In the world of branded content, there might not be anyone at the moment whose buzz exceeds that of Ann Handley's.
The Boston-based Handley recently released Everybody Writes: Your Go-To Guide to Writing Ridiculously Good Content (Wiley), setting into motion a bit of an old-world press whirlwind, occasioned by book signings, B&N window displays and WSJ best-seller rankings.
“There’s an inherent tension in marketing: Marketers want to talk about the product they sell…”
Part writing-whisperer (“Tell how you'll change the world”), part Strunk & White grammarian (“Ditch weakling verbs”) and part digital strategist (“On Facebook, target by niche, not by numbers”), Everybody Writes and the buzz it's created, through social media and otherwise, speak to not only Handley's writerly gifts of clarity and voice—hard earned over 20+ years at the task—but to the gobs of goodwill she's accumulated in the industry (16 book blurbs, folks).
She's earned this reputation through her role for the last decade as Chief Content Director at Marketing Profs, for whom she hits the speaker circuit with rodeo regularity.
“…But customers want to hear about what the product can do for them.”
Her point of view, at her talks, on her blog, in conversation, is rooted in journalism, in “reader benefit.” And as a former business newspaper journalist, she detects no ethical conflicts nor sees any violation of Fourth Estate standards when journalists “jump ship” and apply their craft for brands.
“Journalists are the only people, in my mind, who put the needs of the audience (vs. the company) first.”

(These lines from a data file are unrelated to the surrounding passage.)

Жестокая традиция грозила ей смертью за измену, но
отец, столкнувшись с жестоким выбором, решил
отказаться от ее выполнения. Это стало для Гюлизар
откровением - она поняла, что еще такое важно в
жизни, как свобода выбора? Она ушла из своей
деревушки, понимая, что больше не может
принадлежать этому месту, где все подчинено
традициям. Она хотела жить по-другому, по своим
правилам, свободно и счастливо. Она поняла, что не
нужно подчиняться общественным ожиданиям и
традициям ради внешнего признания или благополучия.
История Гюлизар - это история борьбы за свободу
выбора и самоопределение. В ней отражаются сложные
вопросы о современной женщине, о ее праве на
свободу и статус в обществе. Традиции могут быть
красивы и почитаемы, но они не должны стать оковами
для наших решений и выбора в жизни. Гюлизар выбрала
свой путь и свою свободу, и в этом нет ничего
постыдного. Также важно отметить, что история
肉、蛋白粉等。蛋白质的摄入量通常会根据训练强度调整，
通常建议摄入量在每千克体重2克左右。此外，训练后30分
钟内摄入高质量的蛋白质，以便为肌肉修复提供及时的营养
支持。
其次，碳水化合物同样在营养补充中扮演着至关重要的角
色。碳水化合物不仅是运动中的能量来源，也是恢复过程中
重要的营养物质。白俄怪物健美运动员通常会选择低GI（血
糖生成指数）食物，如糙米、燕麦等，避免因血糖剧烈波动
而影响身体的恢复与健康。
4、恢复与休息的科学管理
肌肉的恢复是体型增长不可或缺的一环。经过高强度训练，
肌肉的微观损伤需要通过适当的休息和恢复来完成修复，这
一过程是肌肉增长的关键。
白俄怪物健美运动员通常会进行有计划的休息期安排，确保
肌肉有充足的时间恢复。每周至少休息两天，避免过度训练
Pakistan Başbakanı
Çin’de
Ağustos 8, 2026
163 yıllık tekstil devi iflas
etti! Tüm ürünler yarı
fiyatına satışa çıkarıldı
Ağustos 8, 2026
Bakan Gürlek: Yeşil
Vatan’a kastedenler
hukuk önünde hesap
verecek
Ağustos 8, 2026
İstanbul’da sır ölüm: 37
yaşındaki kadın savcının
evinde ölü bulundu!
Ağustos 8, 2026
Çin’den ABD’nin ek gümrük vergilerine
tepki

“I love this question about brand journalists being 'sell-outs,'” she says. “I suppose because it implies that journalists are virtuous, and brand journalists, or writers who create content for brands are anything but virtuous. They are hacks. Shameful sell-outs. And they’ll die friendless, pitiful, lonely deaths.”
She quickly follows up with “But is that true?”
“I’d argue that even traditional news journalists have a bias,” she continues. “Is the coverage of an issue on NPR the same as the coverage on Fox News?”
“[Brand journalists] are helping people make decisions, just like a traditional news journalist does.”
To Ann, the goal of any good content is to serve the reader—not the publisher. “So a brand journalist working for a company who groks that idea isn’t selling out by any stretch—they are helping people make decisions, just like a traditional news journalist does.”
She's not implying that the two are the same. “A ‘brand journalist’ is not a traditional journalist,” she says. “But in my mind, brand journalism is a kind of journalism, even if it's clearly not impartial.”
“I want to know the story behind the facts: Don’t give me only facts and numbers—don’t tell me that sales have increased 35%…”
She cites the example that a brand journalist wouldn't produce anything negative about the sponsor company, while a journalist working at a traditional publisher would.
“Both have a role, and I'm not suggesting that brand journalists stand in for traditional news reporting. They are two different things. We need both in our world. But journalists are the only people, in my mind, who put the needs of the audience (vs. the company) first. Paradoxically, that serves a company's needs far better—because the content they create is customer-driven vs. corporate-driven.”
This she attributes to a journalist's innate understanding of audience. “Every time they sit down at their desk to create content, there's always a little voice in the back of their head reminding them, Nobody has to read this,” she says. “That kind of pressure on your content-creation efforts can only benefit your brand.”
“…Rather, tell me about how Armen in the shipping department and his wife, Sonia, were able to buy a house this year because of the company’s expansion…”
We asked Ann how brand journalists can best bring a reporter’s sensibility to content—an editorial approach to building a brand.
“This skill is especially useful when we all need to place the needs of our audience first and rise above our corporate-centric messaging,” she says. “There’s an inherent tension in marketing: Marketers want to talk about what they do or what they sell; but customers want to hear about what it can do for them.”
She offers the following points:
• “Make the customer the hero of your story. The story isn’t about your product or service. The story is about what that does for others. It’s a subtle shift, but a critical one.”
• “Tell the human story. I want to know the story behind the facts: Don’t give me only facts and numbers—don’t tell me that sales have increased 35%. Rather, tell me about how Armen in the shipping department and his wife, Sonia, were able to buy a house this year because of the company’s expansion.”
• “Then tell me how the company is helping the city rebound from a tough few years. Give me the details that make the story pulse with life.”
• “Look to analogy instead of example. I love how the technology company Hubspot is inspired by People magazine to tell the story of its growth and year.”
If creators keep focused on information important to their brand's customer needs, and always listens to the voice that asks “What will they thank you for?”—metrics, says Ann, will follow.
“…Then tell me how the company is helping the city rebound from a tough few years.”
“That's what is at the core of what we do for brands,” she says. “Because helping their customers make decisions is good for the bottom line.”